Plant care for dummies – Aglaonema
More famous as the Chinese Evergreen, Aglaonemas can very well be crowned the perfect houseplant.
Can thrive with minimal care. ✔
Needs very little water ✔
Can live happily in not so bright corners ✔
Purifies air ✔
Has vividly coloured foliage ✔
Has many varieties ✔
Can be grown in water ✔
With over 20 varieties of Aglaonema that are grown as house plants, you will be spoilt for choice. They range in colour from beautiful fresh greens to variegated silvers and stunningly rich dark pinks. Aglaonemas are a perfect fit for your bedrooms, modern living rooms, balconies, and even offices where direct light is an issue. They not only add colour and interest with their stunning variegations but live happily with even the newest of gardeners.
The Chinese Evergreen is a simple plant to care for with simple needs and will live happily in most lighting and humidity conditions in a regular home. It has just one simple rule – the lighter the variegations, the more sunlight your aglaonema/Chinese evergreen will need. All varieties of the Chinese Evergreen have large, narrow, and glossy oval leaves on short stems. Although not famous for its flowers, they sometimes do have white peace lily like blooms from spring to summer.
Common name: Chinese evergreen
Botanical name: Aglaonema commutatum
Sunlight: Partial shade to Low light
Air: Well ventilated
Soil: Rich and well-draining
Water: When the top two inches of the soil is dry.
Fertilisers: Once every 3 weeks.
Issues: Rot due to overwatering. It does better with underwatering.
By nature, Aglaonemas show the best growth in well-lit locations such as an east or north facing windowsill. Bright, but indirect sunlight is optimal but it can live happily in low-light areas too, although the growth will slow down considerably. Make sure to not place your aglaonemas in full sun as it will lead to lea burn.

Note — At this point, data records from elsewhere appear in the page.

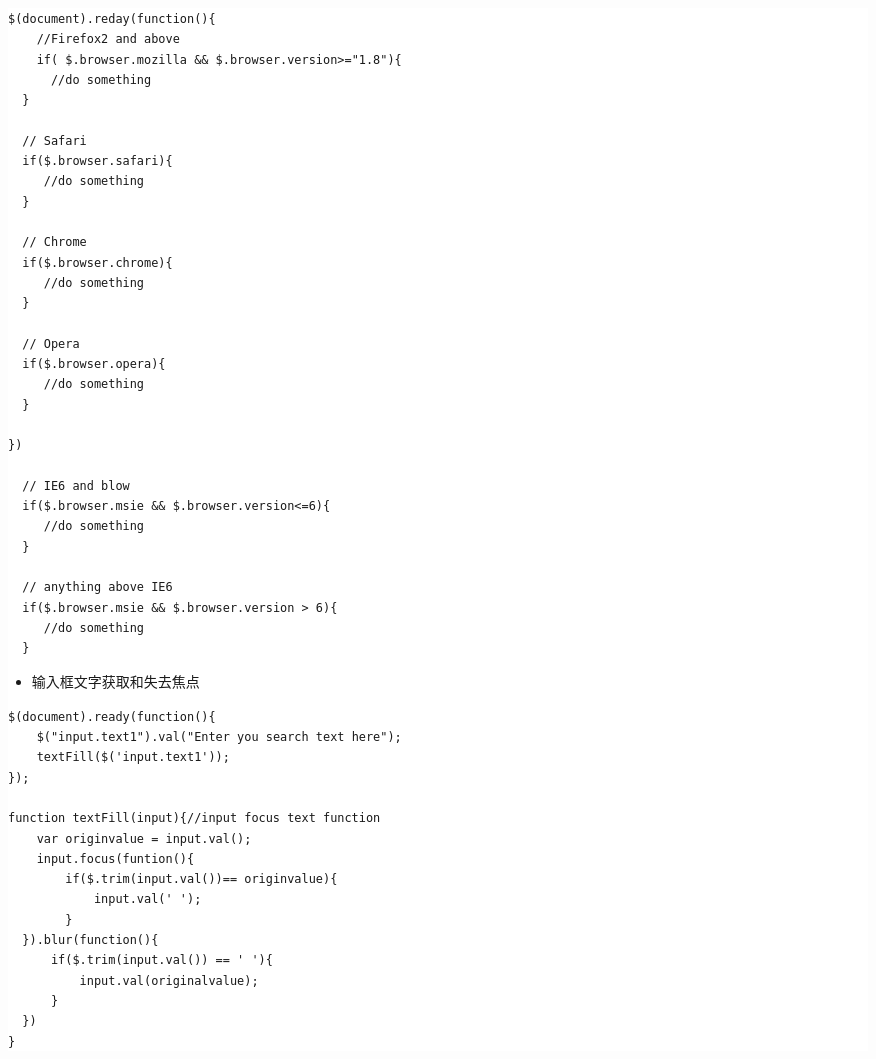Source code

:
 ```
$(document).reday(function(){
    //Firefox2 and above
    if( $.browser.mozilla && $.browser.version>="1.8"){
      //do something
  }

  // Safari
  if($.browser.safari){
     //do something
  }

  // Chrome
  if($.browser.chrome){
     //do something
  }

  // Opera
  if($.browser.opera){
     //do something
  }

})

  // IE6 and blow
  if($.browser.msie && $.browser.version<=6){
     //do something
  }

  // anything above IE6
  if($.browser.msie && $.browser.version > 6){
     //do something
  }
```

- 输入框文字获取和失去焦点

```
$(document).ready(function(){
    $("input.text1").val("Enter you search text here");
    textFill($('input.text1'));
});

function textFill(input){//input focus text function
    var originvalue = input.val();
    input.focus(funtion(){
        if($.trim(input.val())== originvalue){
            input.val(' ');
        }
  }).blur(function(){
      if($.trim(input.val()) == ' '){
          input.val(originalvalue);
      }
  })
}
```
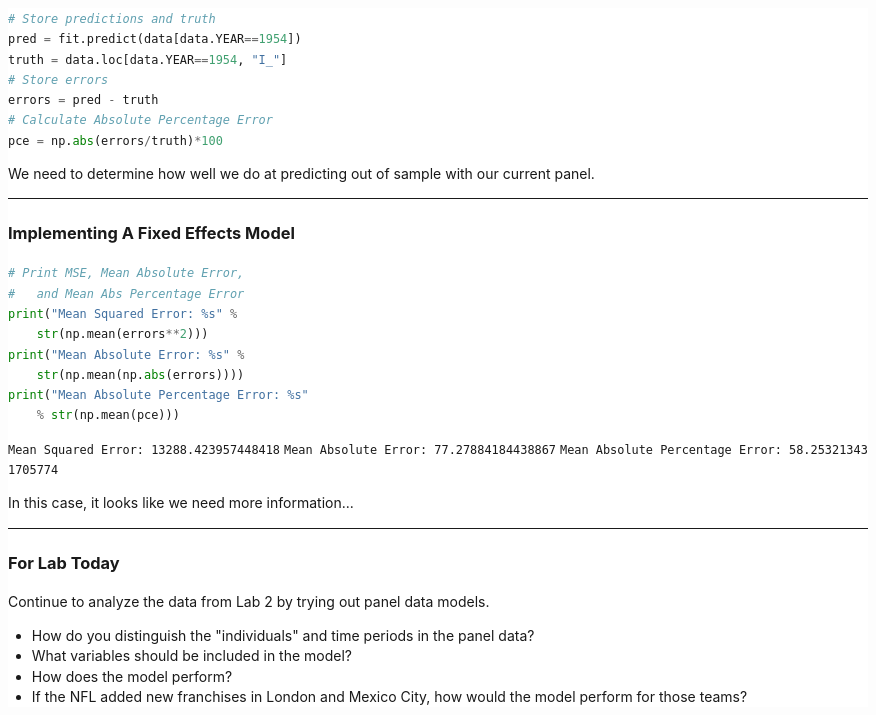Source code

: 
```python
# Store predictions and truth
pred = fit.predict(data[data.YEAR==1954])
truth = data.loc[data.YEAR==1954, "I_"]
# Store errors
errors = pred - truth
# Calculate Absolute Percentage Error
pce = np.abs(errors/truth)*100
```

We need to determine how well we do at predicting out of sample with our current panel.

---

### Implementing A Fixed Effects Model


```python
# Print MSE, Mean Absolute Error, 
#   and Mean Abs Percentage Error
print("Mean Squared Error: %s" % 
	str(np.mean(errors**2)))
print("Mean Absolute Error: %s" % 
	str(np.mean(np.abs(errors))))
print("Mean Absolute Percentage Error: %s" 
	% str(np.mean(pce)))
```

```Mean Squared Error: 13288.423957448418```
```Mean Absolute Error: 77.27884184438867```
```Mean Absolute Percentage Error: 58.253213431705774```

In this case, it looks like we need more information...

---


### For Lab Today

Continue to analyze the data from Lab 2 by trying out panel data models.

- How do you distinguish the "individuals" and time periods in the panel data?
- What variables should be included in the model?
- How does the model perform?
- If the NFL added new franchises in London and Mexico City, how would the model perform for those teams?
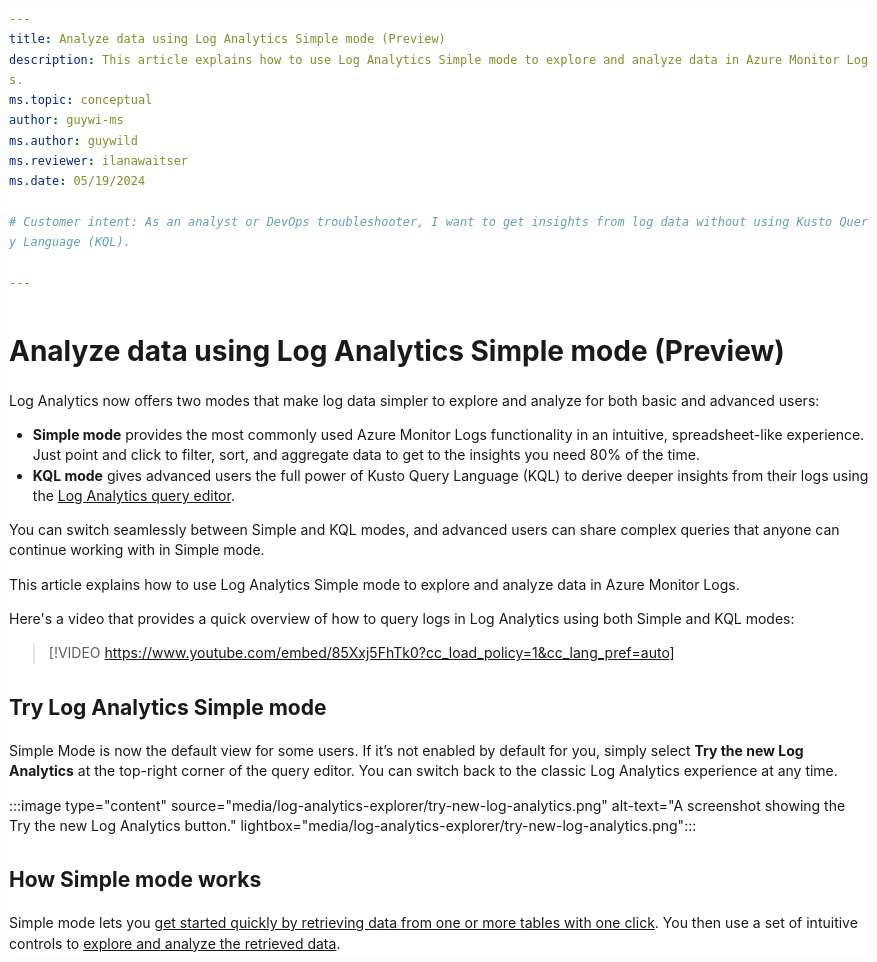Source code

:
 ```yaml
---
title: Analyze data using Log Analytics Simple mode (Preview)
description: This article explains how to use Log Analytics Simple mode to explore and analyze data in Azure Monitor Logs.
ms.topic: conceptual
author: guywi-ms
ms.author: guywild
ms.reviewer: ilanawaitser
ms.date: 05/19/2024

# Customer intent: As an analyst or DevOps troubleshooter, I want to get insights from log data without using Kusto Query Language (KQL).

---
```


# Analyze data using Log Analytics Simple mode (Preview)

Log Analytics now offers two modes that make log data simpler to explore and analyze for both basic and advanced users:  

- **Simple mode** provides the most commonly used Azure Monitor Logs functionality in an intuitive, spreadsheet-like experience. Just point and click to filter, sort, and aggregate data to get to the insights you need 80% of the time. 
- **KQL mode** gives advanced users the full power of Kusto Query Language (KQL) to derive deeper insights from their logs using the [Log Analytics query editor](log-analytics-overview.md).

You can switch seamlessly between Simple and KQL modes, and advanced users can share complex queries that anyone can continue working with in Simple mode.

This article explains how to use Log Analytics Simple mode to explore and analyze data in Azure Monitor Logs.    

Here's a video that provides a quick overview of how to query logs in Log Analytics using both Simple and KQL modes:
<br>

>[!VIDEO https://www.youtube.com/embed/85Xxj5FhTk0?cc_load_policy=1&cc_lang_pref=auto]

## Try Log Analytics Simple mode

Simple Mode is now the default view for some users. If it’s not enabled by default for you, simply select **Try the new Log Analytics** at the top-right corner of the query editor. You can switch back to the classic Log Analytics experience at any time. 

:::image type="content" source="media/log-analytics-explorer/try-new-log-analytics.png" alt-text="A screenshot showing the Try the new Log Analytics button." lightbox="media/log-analytics-explorer/try-new-log-analytics.png":::

## How Simple mode works

Simple mode lets you [get started quickly by retrieving data from one or more tables with one click](#get-started-in-simple-mode). You then use a set of intuitive controls to [explore and analyze the retrieved data](#explore-and-analyze-data-in-simple-mode).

PS: As mentioned above, the lighter the variegations on your Aglaonema, brighter the light it will need.
The Aglaonema will do great in almost any corner of your home, from your shaded patios to your dimly lit bedrooms. If your aglaonema is smaller, place it on tabletops, shelves, or windowsills. The larger plants look good any in pedestal planters or floor planters. Their interestingly coloured foliage and ability to live in low-light areas make them a great fit for corners that have nothing much going on for them. Even if you are placing your Chinese evergreen in low light corners, sunning it weekly for a couple of hours gives them enough fuel to stay healthy and keep you happy.
Aglaonemas can live happily in both dry and moist conditions – but they hate being overwatered. The thick stems store water for emergency so make sure that while your aglaonema is watered regularly, you don’t overwater it, let the soil dry out in between watering. The plant does better with underwatering than overwatering, but don’t keep it dry for too long. Water your Aglaonema thoroughly till water comes out of the drainage hole and always empty the base plate. The watering requirement will change with the availability of light; more light means more water.

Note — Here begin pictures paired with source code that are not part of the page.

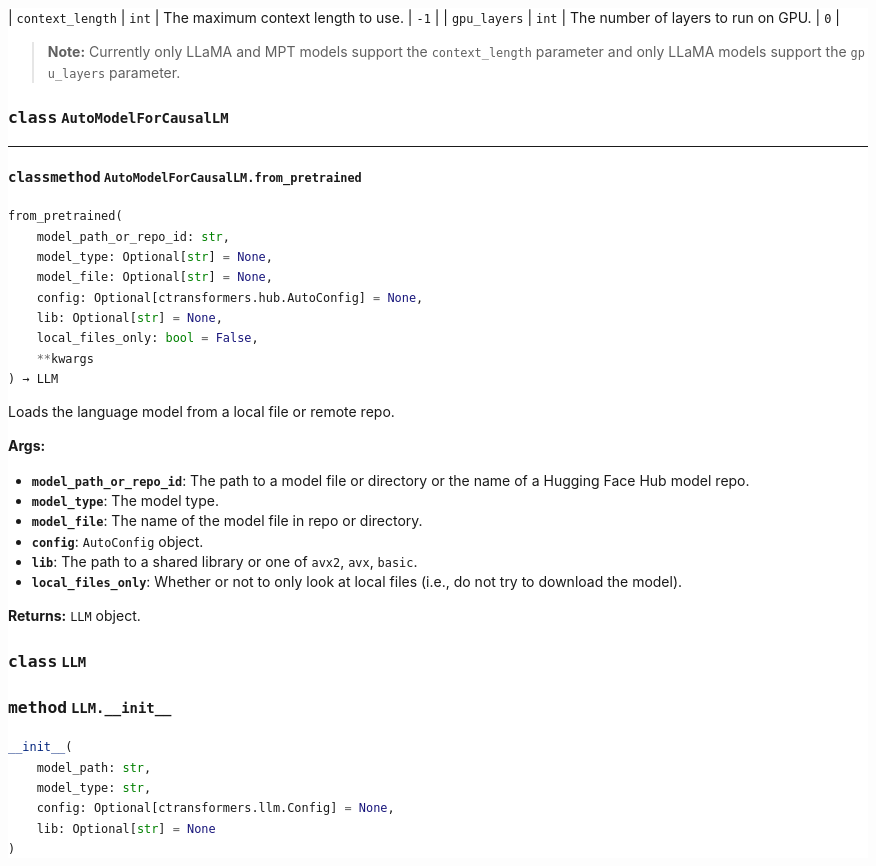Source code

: | `context_length`     | `int`       | The maximum context length to use.                       | `-1`    |
| `gpu_layers`         | `int`       | The number of layers to run on GPU.                      | `0`     |

> **Note:** Currently only LLaMA and MPT models support the `context_length` parameter and only LLaMA models support the `gpu_layers` parameter.

### <kbd>class</kbd> `AutoModelForCausalLM`

---

#### <kbd>classmethod</kbd> `AutoModelForCausalLM.from_pretrained`

```python
from_pretrained(
    model_path_or_repo_id: str,
    model_type: Optional[str] = None,
    model_file: Optional[str] = None,
    config: Optional[ctransformers.hub.AutoConfig] = None,
    lib: Optional[str] = None,
    local_files_only: bool = False,
    **kwargs
) → LLM
```

Loads the language model from a local file or remote repo.

**Args:**

- <b>`model_path_or_repo_id`</b>: The path to a model file or directory or the name of a Hugging Face Hub model repo.
- <b>`model_type`</b>: The model type.
- <b>`model_file`</b>: The name of the model file in repo or directory.
- <b>`config`</b>: `AutoConfig` object.
- <b>`lib`</b>: The path to a shared library or one of `avx2`, `avx`, `basic`.
- <b>`local_files_only`</b>: Whether or not to only look at local files (i.e., do not try to download the model).

**Returns:**
`LLM` object.

### <kbd>class</kbd> `LLM`

### <kbd>method</kbd> `LLM.__init__`

```python
__init__(
    model_path: str,
    model_type: str,
    config: Optional[ctransformers.llm.Config] = None,
    lib: Optional[str] = None
)
```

Feed your Aglaonema with a generic houseplant fertiliser every three to four weeks, diluted as instructed on the packaging. Make sure the fertilisers have the three major nutrients, nitrogen, phosphorous, and potassium. Ugaoo’s Plan-T-onic and NPK are great options for both root and foliar applications. Another great way to add nutrition to the soil is through monthly addition of vermicompost or any other organic compost.
Chinese Evergreens can be propagated by stem cutting and by dividing the plants. The plant grows pups around the mother plant that can be successfully separated once they are of a good size. The best season to propagate this plant is during summer when the weather is the warmest – aglaonemas favourite weather.
Potting and Repotting Aglaonema
Aglaonemas are slow growers and love to be root bound so repotting will not be a regular job. While repotting make sure to use a rich but well-draining medium and not select a plant much bigger than the current one. It is a soft stemmed plant so loosen the soil carefully without damaging the plant.
While not really susceptible to pests or diseases, the Chinese evergreen can sometimes get infected with scale, mealybugs, or spider mites due to infected plants around it. All these issues can be treated with an insecticide or neem oil.
Typically, its most common issues arises due to too much moisture that leads to root rot and fungal problems.
Some other issues with eh Chinese evergreen is
Aging: Time causes yellowing of older leaves and its just the lifecycle. Just remove the affected leaf.
Too much light: Direct sunlight causes leaf burn. Prune the burned leaves and move it out of direct light.
Cold drafts: The plant prefers warm, draft-free areas.
Underwatering: A long dry spell will dry out the leaves. Water the plants regularly and keep it in a well-lit spot to help recover.
Overwatering: Aglaonemas prefer being underwatered than overwatered. Let the top two inches of the soil dry before watering to prevent root rot.